The answer, of course, was that they couldn’t. And instead we get an extended punching sequence between three characters, followed by a morally ambiguous “there are no clean answers” denouement.

In short, I felt cheated. I felt like the movie was promising even better things to come, and then it didn’t deliver on that promise. I still really enjoyed the film, but it was like having my feet swept out from under me. Like being tantalized with something cool, and then told I can’t have it.

So what could have been done to fix the problem? One approach would have been to save the airplane scene for the finale. To move it closer to the resolution of the movie. Another would have been to increase the abilities of the big bad guy. (Okay SERIOUS SPOILERS here, because I can’t discuss this next part without them.)

Come on. The big bad guy?
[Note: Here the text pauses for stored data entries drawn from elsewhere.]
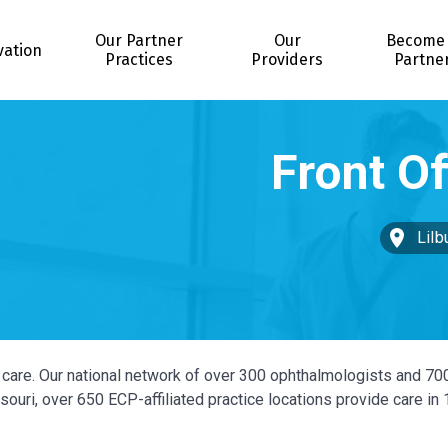
Our Partner
Our
Become
vation
Practices
Providers
Partne
Lilb
ye care. Our national network of over 300 ophthalmologists and 70
ouri, over 650 ECP-affiliated practice locations provide care in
He ends up being some random dude who was sad his family died, and so he constructed this Rube Goldberg-esque plot to destroy the Avengers. I didn’t buy that explanation for a second. If he was so awesome at making this perfect storm scenario, wouldn’t it have been easier to just . . . set the Avengers up to die? He was able to get a bomb near a huge United Nations meeting, for crying out loud. And successfully detonate it!

Having the big finale boil down to “I killed all the really dangerous people, and now you can just fight among yourselves”? Lame. It’s another sign of promising one thing and delivering another. Your villain needs to be more compelling than your hero, and I get that they were trying to say “the heroes are the villains” here, but it didn’t work for me.

And so like I said: 3/4 of a great movie. I’ll give it a 4/5, but it’s a far cry from the “best Marvel movie ever.”

But maybe that’s just me. Maybe I want a certain something out of a Marvel movie that other people don’t want. I’m looking for light-hearted fun, great action scenes, compelling plots, and more great action and humor. Let DC worry about brooding superheroes. I miss the days when Iron Man was fun.

Am I alone?

2 thoughts on “Captain America: Civil War Review”

  1. To further cite problems with this movie… It is a broken, and very incomplete story! It is very frustrating. And I am going to was possibly political here…maybe even sociological. Maybe what’s so frustrating about this is that on one side of their, “civil war,” you have the truly freedom loving, liberty lugging, patriotic American. And the other side promotes progressively big government, regulated life and systematic control. I know the latter sounds sinister…and may even reveal my political philosophy…but the movie was demonstrative of this real-life, close to home struggle. This lays out the struggle in an exaggerated and fantastical fiction. If the viewer is paying attention, they would think about the parallels to our society. Then, realizing that it’s too close to home, they feel frustrated because this is where we are right now. Our story isn’t finished. And neither is this Marvel story. I hate how it left the conflict unresolved. Yes, the bad guy really wasn’t the bad guy. He was more of a catalyst to bring out the real struggle within the good guys. Almost like a purifying. A purging. But all this is speculation, i s’pose. Maybe that’s why it’s so frustrating.

  2. I don’t know. I think I prefer them leaving the question open-ended, since to answer it would be to reduce it too much to an easy answer. It’s a complex issue, and it deserves serious thought.

    I’ve heard a lot of different opinions on the movie now. Interesting to get so many differing points of view.